- **取り組む課題**
1/ 葉山・鎌倉ドライブの文章のうち、「前回と逆に、今度は僕のたっての希望で、」から「(いつもは電車で来て酒を飲んでいるから。)」までの部分を一字も変えずに書き写してください。
2/ 葉山・鎌倉ドライブの文章について、次の(a)～(c)は内容と合っていますか？ それぞれ「はい」か「いいえ」で答え、判断の決め手となる文章中の言葉をそのまま引用してください。
(a) 自宅を出てから1時間ちょっとで逗子、そして葉山に着いた。
(b) 車中では最後まで小田和正の曲をかけていた。
(c) 王子は窓を閉めてほしいと頼んだ。

- **読解用の抜粋**
=-=-=

2009年1月25日(日) 朝。
前回と逆に、今度は僕のたっての希望で、
王子(幼稚園6歳、体つきは大きく小学2、3年生と間違えられることもしばしば)と2人、
葉山、鎌倉の海岸方面へドライブ。
もうすぐ、6年以上お世話になった、
この黄色い車に別れを告げる。
だから、最後(になるだろう今回)のドライブに
王子を連れて鎌倉の海にどうしても来たかったのだ。
都内の自宅から第三京浜、横浜横須賀道路を経て、
1時間ちょっとで逗子、そして葉山に着く。
車で葉山・鎌倉まで来るのは2~3年ぶり。
(いつもは電車で来て酒を飲んでいるから。)
車中で最初は小田和正や加山雄三、
「76.1 InterFM Weekend Cruise」などをかけていたけれど、
助手席に座る王子の希望で結局、
ウルトラマンの主題歌シリーズに。
仕方あるまい。
葉山マリーナを通り過ぎる頃、
少々冬の海に否定的だった王子も興奮気味に。
渚橋を渡っているとその左側に、陽に輝く海と、
空気が澄んでいるからかキレイな富士山がくっきりと、 見える。
海と富士山、 なんて美しいんだろう。
渚橋を渡る前か、渡った後だったか、その辺りで王子が突然、
なかなかのセリフを発する。
「ね、音楽止めて!」
「え?」
「窓も開けて」
「いいよ、いいけど、どした?」
「波の音が聞こえないもん。 窓開けないと、海の匂い、しないから・・・・」
「あぁ・・・・ そうか。 そうだな」
ときどき、彼は、
当たり前といえば当たり前だけど、
感性のするどいことを言う。
音楽を止め、窓を開け、
車のエンジン音以外は特に音は聴こえない空間で、
波の音を楽しむ。
富士山の美しさを、めでる。

=-=-=

- **未加工の資料**
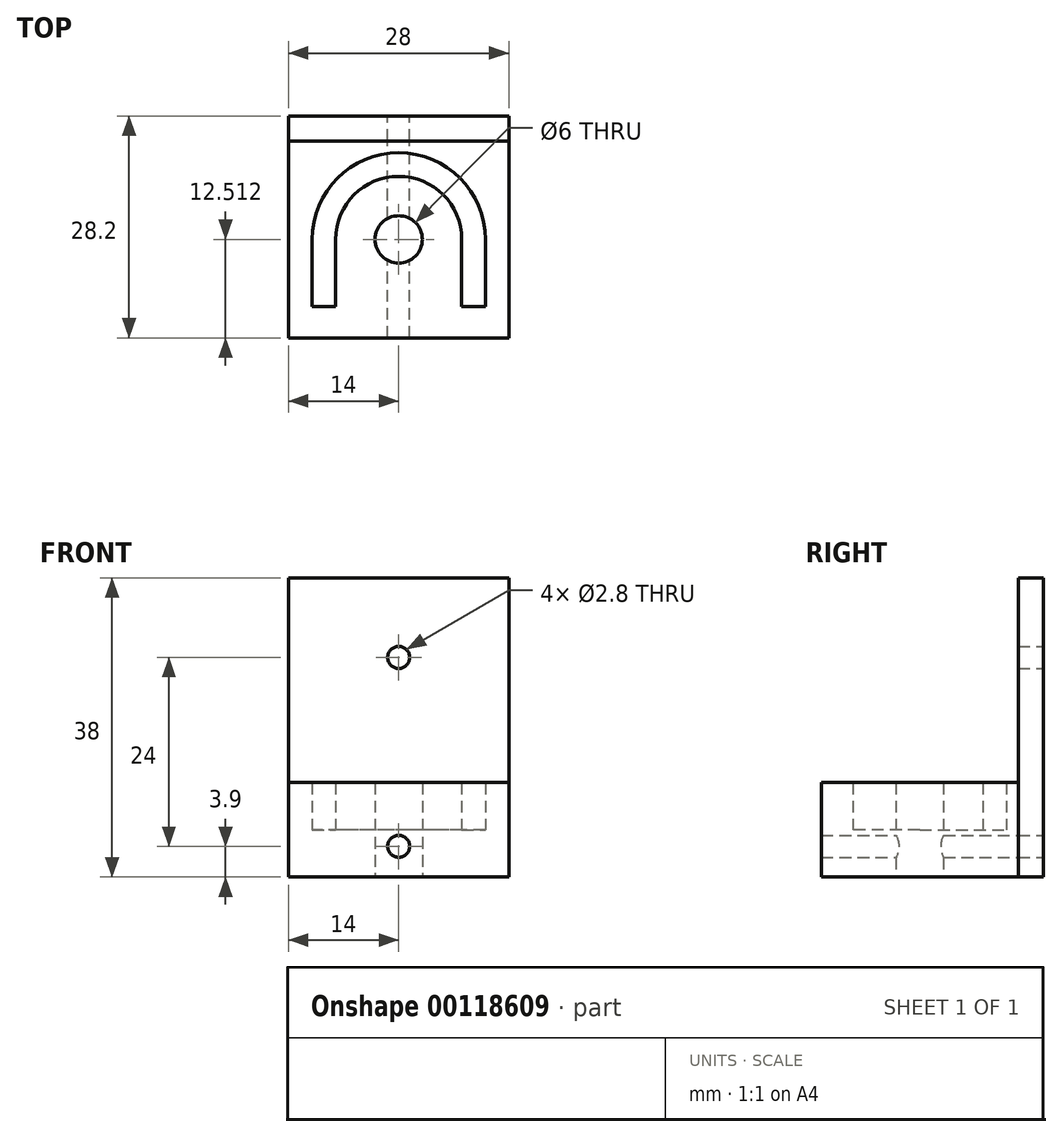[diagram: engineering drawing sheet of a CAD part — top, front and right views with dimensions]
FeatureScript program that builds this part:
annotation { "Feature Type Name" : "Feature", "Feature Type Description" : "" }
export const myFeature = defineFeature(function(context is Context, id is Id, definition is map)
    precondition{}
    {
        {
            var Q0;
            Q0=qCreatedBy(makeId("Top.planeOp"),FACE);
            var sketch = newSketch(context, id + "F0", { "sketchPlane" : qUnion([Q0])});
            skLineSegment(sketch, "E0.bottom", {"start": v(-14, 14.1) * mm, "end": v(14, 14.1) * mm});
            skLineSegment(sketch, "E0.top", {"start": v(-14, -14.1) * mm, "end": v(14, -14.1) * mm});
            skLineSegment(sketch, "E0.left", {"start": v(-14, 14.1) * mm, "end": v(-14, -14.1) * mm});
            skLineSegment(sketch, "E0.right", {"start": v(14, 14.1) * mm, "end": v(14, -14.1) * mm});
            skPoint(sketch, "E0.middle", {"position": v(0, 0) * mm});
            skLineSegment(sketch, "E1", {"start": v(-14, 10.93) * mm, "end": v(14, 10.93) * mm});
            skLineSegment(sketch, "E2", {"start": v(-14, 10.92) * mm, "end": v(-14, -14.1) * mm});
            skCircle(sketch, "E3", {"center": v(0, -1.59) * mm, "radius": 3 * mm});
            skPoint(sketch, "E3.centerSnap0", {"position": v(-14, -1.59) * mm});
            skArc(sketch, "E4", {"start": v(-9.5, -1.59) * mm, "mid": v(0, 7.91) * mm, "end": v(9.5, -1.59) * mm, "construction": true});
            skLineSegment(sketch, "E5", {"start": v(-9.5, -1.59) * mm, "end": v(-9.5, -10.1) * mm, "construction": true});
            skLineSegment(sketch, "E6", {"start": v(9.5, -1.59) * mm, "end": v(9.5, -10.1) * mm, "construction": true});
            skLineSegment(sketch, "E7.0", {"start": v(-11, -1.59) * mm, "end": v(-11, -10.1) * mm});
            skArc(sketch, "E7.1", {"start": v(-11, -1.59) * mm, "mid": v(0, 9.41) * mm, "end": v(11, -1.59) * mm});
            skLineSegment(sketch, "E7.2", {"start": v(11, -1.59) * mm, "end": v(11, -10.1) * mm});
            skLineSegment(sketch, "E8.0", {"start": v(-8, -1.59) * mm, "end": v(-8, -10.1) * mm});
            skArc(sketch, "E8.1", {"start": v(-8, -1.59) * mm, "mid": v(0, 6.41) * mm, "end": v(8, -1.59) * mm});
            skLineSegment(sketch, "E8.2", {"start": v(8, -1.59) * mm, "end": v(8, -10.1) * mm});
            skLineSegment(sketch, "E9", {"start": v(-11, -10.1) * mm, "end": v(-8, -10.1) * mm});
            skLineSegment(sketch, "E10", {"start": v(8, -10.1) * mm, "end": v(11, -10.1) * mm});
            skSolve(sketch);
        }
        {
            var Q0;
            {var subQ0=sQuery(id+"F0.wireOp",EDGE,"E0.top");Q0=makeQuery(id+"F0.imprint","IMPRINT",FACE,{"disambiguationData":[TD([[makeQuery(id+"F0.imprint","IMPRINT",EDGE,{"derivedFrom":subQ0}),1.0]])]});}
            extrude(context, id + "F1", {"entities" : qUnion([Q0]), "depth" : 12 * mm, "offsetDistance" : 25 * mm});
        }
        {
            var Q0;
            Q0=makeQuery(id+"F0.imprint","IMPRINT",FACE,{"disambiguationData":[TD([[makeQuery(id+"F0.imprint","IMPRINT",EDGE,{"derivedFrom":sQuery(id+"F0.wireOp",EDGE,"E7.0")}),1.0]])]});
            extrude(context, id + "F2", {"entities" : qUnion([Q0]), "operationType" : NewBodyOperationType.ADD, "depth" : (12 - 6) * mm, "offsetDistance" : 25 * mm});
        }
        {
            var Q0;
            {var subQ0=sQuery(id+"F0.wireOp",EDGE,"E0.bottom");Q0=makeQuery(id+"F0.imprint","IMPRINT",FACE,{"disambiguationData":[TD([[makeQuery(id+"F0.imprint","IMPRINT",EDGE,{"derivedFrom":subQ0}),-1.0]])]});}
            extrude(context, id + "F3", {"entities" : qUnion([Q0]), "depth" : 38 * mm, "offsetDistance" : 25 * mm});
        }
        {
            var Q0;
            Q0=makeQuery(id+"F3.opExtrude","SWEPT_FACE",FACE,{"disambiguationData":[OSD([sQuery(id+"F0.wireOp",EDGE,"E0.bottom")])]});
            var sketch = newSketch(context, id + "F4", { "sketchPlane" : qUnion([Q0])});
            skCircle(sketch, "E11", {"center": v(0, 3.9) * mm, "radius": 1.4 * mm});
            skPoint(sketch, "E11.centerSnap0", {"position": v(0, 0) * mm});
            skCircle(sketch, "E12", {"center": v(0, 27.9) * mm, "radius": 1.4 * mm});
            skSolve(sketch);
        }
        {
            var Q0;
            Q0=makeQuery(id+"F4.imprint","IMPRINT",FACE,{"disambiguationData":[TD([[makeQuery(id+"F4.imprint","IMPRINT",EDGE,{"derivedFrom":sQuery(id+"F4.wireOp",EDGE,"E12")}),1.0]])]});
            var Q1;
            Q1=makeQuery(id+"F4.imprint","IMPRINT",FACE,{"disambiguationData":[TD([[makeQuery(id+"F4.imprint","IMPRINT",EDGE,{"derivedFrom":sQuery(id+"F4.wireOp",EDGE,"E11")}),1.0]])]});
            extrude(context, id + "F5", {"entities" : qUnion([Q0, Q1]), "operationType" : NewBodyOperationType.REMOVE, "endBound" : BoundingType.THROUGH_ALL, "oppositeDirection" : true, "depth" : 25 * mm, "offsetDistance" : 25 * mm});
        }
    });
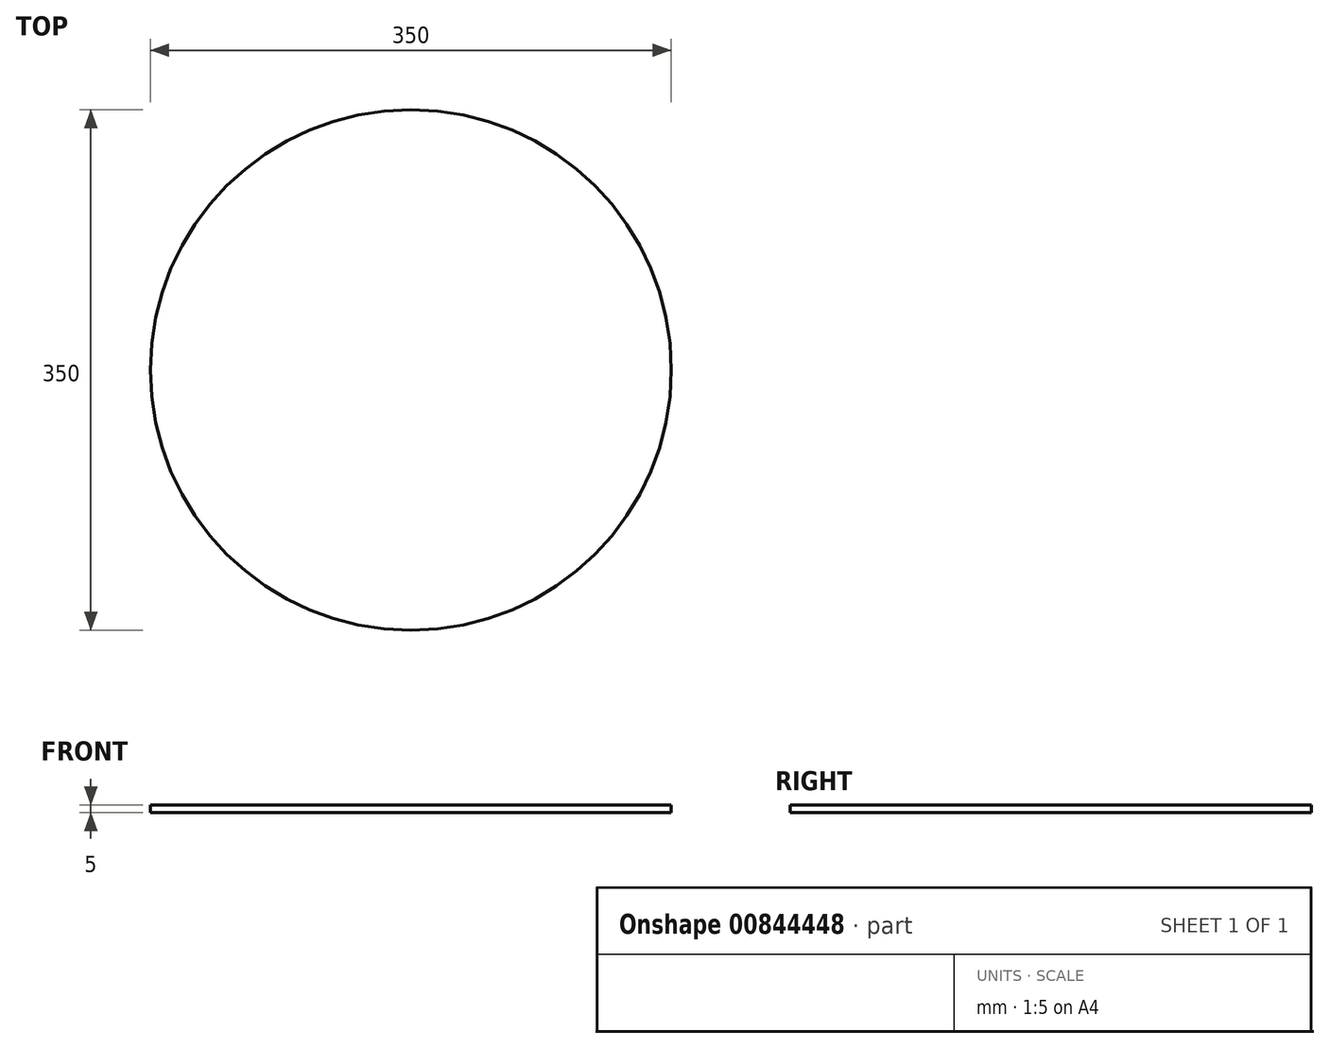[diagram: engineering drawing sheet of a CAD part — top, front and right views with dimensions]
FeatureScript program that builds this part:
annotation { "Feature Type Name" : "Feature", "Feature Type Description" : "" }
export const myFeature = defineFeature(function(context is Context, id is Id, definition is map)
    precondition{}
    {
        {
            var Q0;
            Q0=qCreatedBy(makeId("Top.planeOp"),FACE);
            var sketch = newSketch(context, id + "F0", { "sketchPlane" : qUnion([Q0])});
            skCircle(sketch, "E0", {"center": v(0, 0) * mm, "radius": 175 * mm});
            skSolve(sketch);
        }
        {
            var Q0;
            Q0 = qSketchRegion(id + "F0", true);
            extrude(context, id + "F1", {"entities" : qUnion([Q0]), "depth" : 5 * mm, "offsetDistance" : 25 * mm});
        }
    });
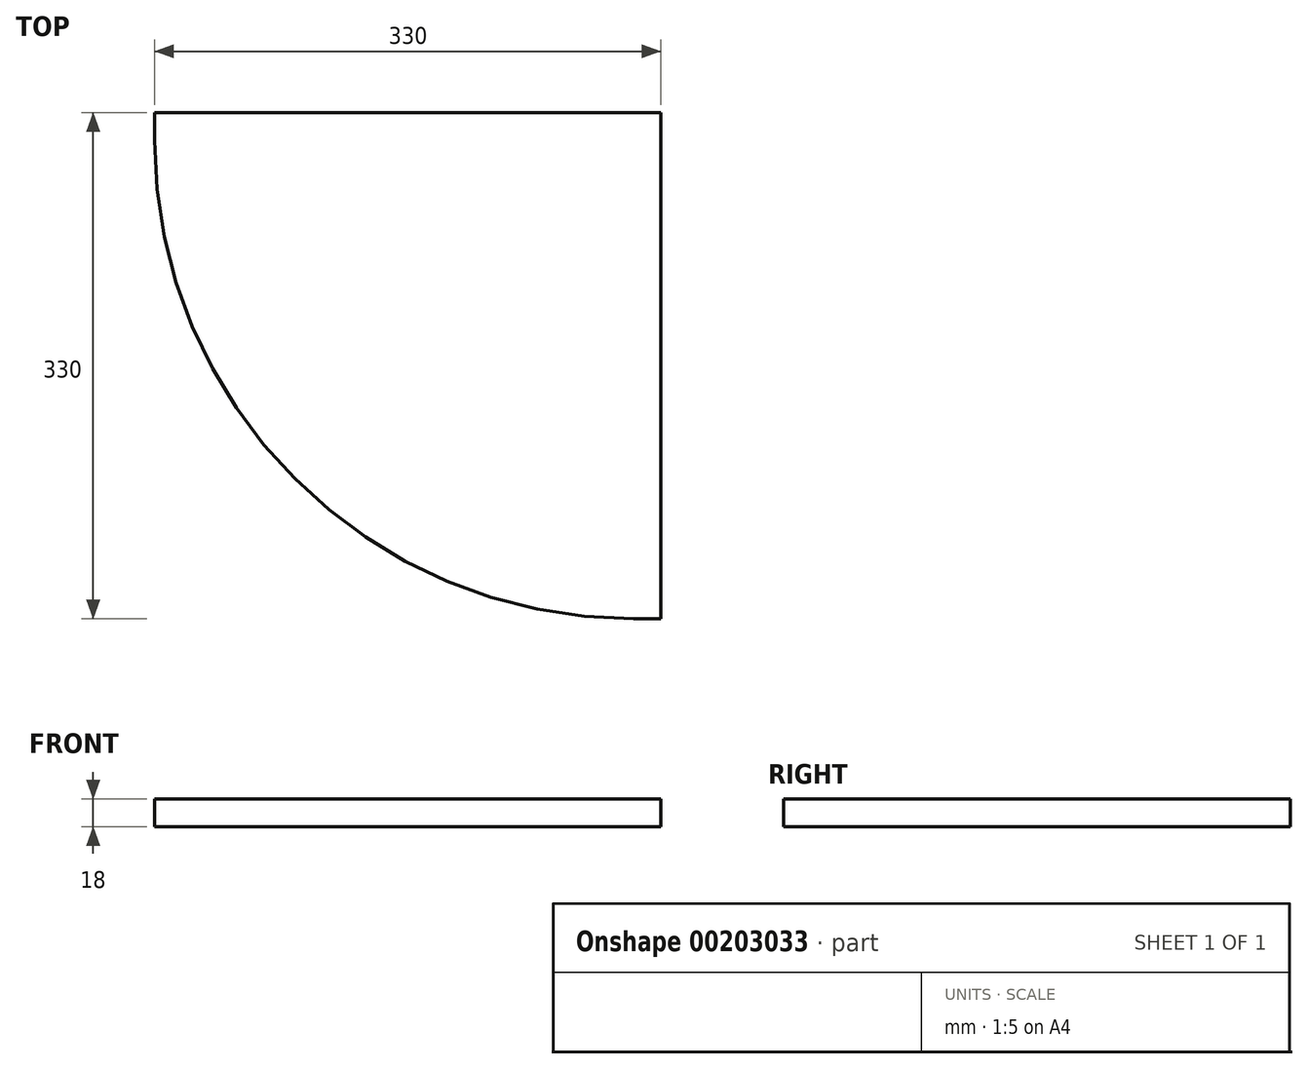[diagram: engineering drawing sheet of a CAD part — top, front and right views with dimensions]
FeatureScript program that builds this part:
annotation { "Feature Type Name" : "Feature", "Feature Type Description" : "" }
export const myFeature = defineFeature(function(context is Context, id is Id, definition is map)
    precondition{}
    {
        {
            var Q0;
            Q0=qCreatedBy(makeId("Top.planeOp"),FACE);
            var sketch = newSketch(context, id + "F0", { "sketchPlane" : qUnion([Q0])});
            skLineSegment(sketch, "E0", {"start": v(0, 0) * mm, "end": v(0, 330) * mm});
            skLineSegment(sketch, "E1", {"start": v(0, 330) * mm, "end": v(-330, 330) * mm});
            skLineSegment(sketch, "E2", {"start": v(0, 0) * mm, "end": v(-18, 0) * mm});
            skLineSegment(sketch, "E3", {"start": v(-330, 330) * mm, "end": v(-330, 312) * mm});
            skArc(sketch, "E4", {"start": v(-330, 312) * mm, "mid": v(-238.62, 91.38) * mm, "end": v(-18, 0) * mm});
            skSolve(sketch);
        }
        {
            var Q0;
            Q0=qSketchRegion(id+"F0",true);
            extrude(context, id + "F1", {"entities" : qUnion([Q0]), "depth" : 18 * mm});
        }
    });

=-=-=

- **課題ごとの回答**
1/
前回と逆に、今度は僕のたっての希望で、
王子(幼稚園6歳、体つきは大きく小学2、3年生と間違えられることもしばしば)と2人、
葉山、鎌倉の海岸方面へドライブ。
もうすぐ、6年以上お世話になった、
この黄色い車に別れを告げる。
だから、最後(になるだろう今回)のドライブに
王子を連れて鎌倉の海にどうしても来たかったのだ。
都内の自宅から第三京浜、横浜横須賀道路を経て、
1時間ちょっとで逗子、そして葉山に着く。
車で葉山・鎌倉まで来るのは2~3年ぶり。
(いつもは電車で来て酒を飲んでいるから。)

2/
(a) はい。「1時間ちょっとで逗子、そして葉山に着く。」
(b) いいえ。「助手席に座る王子の希望で結局、ウルトラマンの主題歌シリーズに。」
(c) いいえ。「窓も開けて」